12/21/2010

Trastornos del sueño



Pedro Miguel

En las narices de César Duarte, gobernador de Chihuahua; a cien metros del fiscal del estado, Jorge Enrique Nicolás; junto al escritorio de Genaro García Luna, secretario de Seguridad Pública; frente a la silla del sedicente constitucional Felipe Calderón; bajo el brazo armado del general secretario Galván Galván, y al filo del agua que domina el almirante Mariano Francisco Saynez Mendoza, Marisela Escobedo fue muerta de un balazo.

No era gobernadora, ni procuradora ni secretaria de nada, ni presidenta usurpadora; no tenía hombres armados bajo su mando; no era uno de esos periodistas que buscan culpables alternativos de la tragedia que se llama México, ni artista contratada para el Bicentenario: Marisela era solamente la mamá de Rubí Marisol Frayre Escobedo, una chava que se casó, apenas adolescente, con Sergio Rafael Barraza Bocanegra. El tipo la golpeaba y, tras dos años de matrimonio, el 28 de agosto de 2008, la asesinó, prendió fuego a su cadáver y lo tiró en un basurero.

Barraza aceptó su culpabilidad en varias ocasiones, pero la presidenta del tribunal que lo juzgó, Catalina Ochoa Contreras, el redactor Netzahualcóyotl Zúñiga y Rafael Boudid, tercer integrante del tribunal, no hallaron elementos para condenarlo, dijeron que la Procuraduría de Chihuahua había armado mal la acusación y dejaron en libertad al homicida.

El entonces gobernador, José Reyes Baeza, se lavó las manos; en el DF, todo mundo se lavó las manos, y mientras más se las lavaban, más fuerte era la pestilencia.

Tras quedarse huérfana de su hija, ayuna de justicia, desnuda de patria que le respondiera, Marisela hizo una manta con el retrato de la muchacha muerta, se la puso de vestido y marchó, acompañada o sola, en demanda de castigo para el asesino y en protesta por tanta mierda.

El 30 de julio de 2010, Marisela tocó a la puerta de la residencia oficial de Los Pinos en demanda de justicia. Iba acompañada por Bertha Alicia García, mamá de Brenda Berenice Castillo García, una chava con un hijo de meses que desapareció el 6 de enero de 2009 en la ciudad de Chihuahua cuando salió a buscar trabajo; nadie ha vuelto a verla desde entonces, pero su desaparición no causó el ruido ni el revuelo que ha provocado el secuestro y la presunta liberación de Fernández de Cevallos.
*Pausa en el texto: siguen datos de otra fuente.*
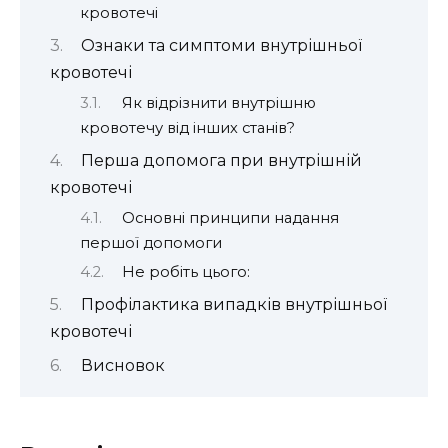
кровотечі
Ознаки та симптоми внутрішньої
кровотечі
Як відрізнити внутрішню
кровотечу від інших станів?
Перша допомога при внутрішній
кровотечі
Основні принципи надання
першої допомоги
Не робіть цього:
Профілактика випадків внутрішньої
кровотечі
Висновок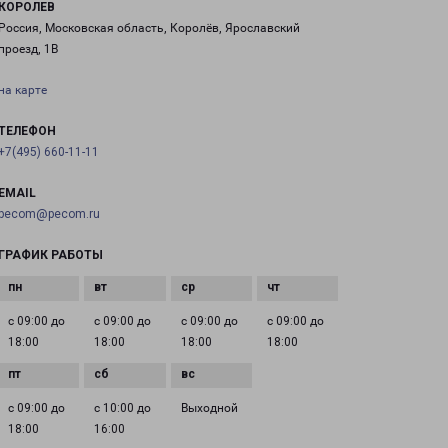
КОРОЛЕВ
Россия, Московская область, Королёв, Ярославский
проезд, 1В
на карте
ТЕЛЕФОН
+7(495) 660-11-11
EMAIL
pecom@pecom.ru
ГРАФИК РАБОТЫ
с 09:00 до
с 09:00 до
с 09:00 до
с 09:00 до
18:00
18:00
18:00
18:00
с 09:00 до
с 10:00 до
Выходной
18:00
16:00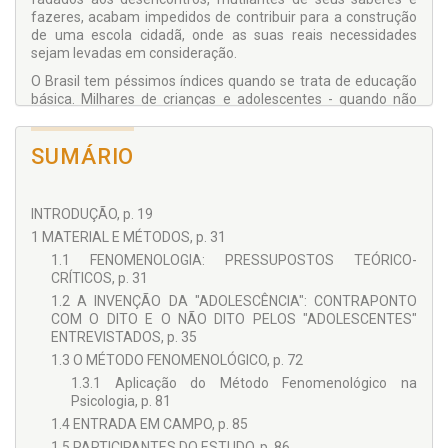
fazeres, acabam impedidos de contribuir para a construção
de uma escola cidadã, onde as suas reais necessidades
sejam levadas em consideração.
O Brasil tem péssimos índices quando se trata de educação
básica. Milhares de crianças e adolescentes - quando não
evadem ou repetem continuadamente de série - recebem
seus certificados de conclusão, sem que tenham
SUMÁRIO
desenvolvido as habilidades e competências necessárias
para continuar os estudos e/ou inserir-se no mercado de
trabalho. Apontado como o grande vilão das escolas, o
fenômeno disciplina/indisciplina carece de ser mais bem
INTRODUÇÃO, p. 19
compreendido, visto que tem prejudicado as vidas dos
1 MATERIAL E MÉTODOS, p. 31
sujeitos educativos, contribuindo de modo significativo para a
1.1 FENOMENOLOGIA: PRESSUPOSTOS TEÓRICO-
manutenção do quadro deficitário em que se encontra a
CRÍTICOS, p. 31
educação pública brasileira. Ouvir o que os ditos alunos-
problemas têm a dizer a respeito dos fenômenos que
1.2 A INVENÇÃO DA "ADOLESCÊNCIA": CONTRAPONTO
protagonizam pode ser um primeiro passo em direção a uma
COM O DITO E O NÃO DITO PELOS "ADOLESCENTES"
melhor compreensão da disciplina/indisciplina que, por
ENTREVISTADOS, p. 35
motivos diversos, acaba por afetar negativamente o
1.3 O MÉTODO FENOMENOLÓGICO, p. 72
processo de ensino aprendizagem.
1.3.1 Aplicação do Método Fenomenológico na
Debater o fenômeno disciplina/indisciplina escolar na
Psicologia, p. 81
atualidade é uma questão de extrema urgência, visto que os
1.4 ENTRADA EM CAMPO, p. 85
confrontos interpessoais nas escolas tem ultrapassado os
1.5 PARTICIPANTES DO ESTUDO, p. 86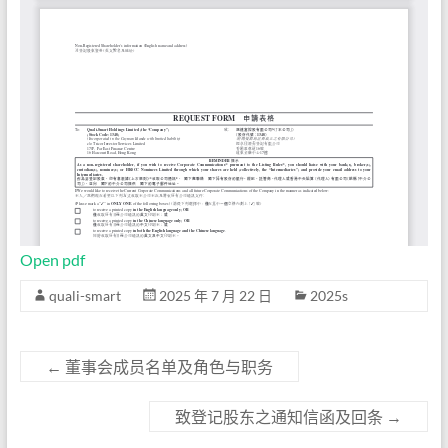
Open pdf
quali-smart
2025 年 7 月 22 日
2025s
←
董事会成员名单及角色与职务
致登记股东之通知信函及回条
→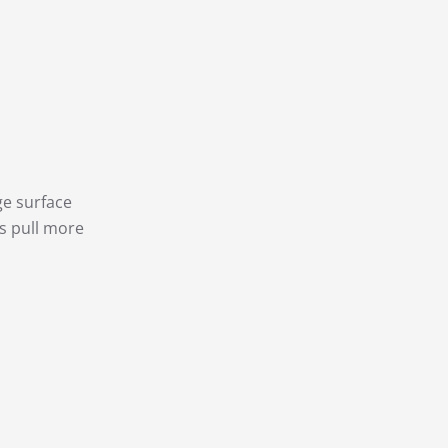
ge surface
s pull more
Por esos días, Calderón desarrollaba una agenda privada (¿estaría preparando sus fiestas del Bicentenario o armando el futuro político de su hermana en Michoacán, o bien planeando ofensivas contra los electricistas, o revisando sus negocios inmobiliarios particulares en la colonia Las Águilas?) y las dos madres dolientes fueron recibidas por el asistente del secretario particular de un funcionario de medio pelo. O algo así.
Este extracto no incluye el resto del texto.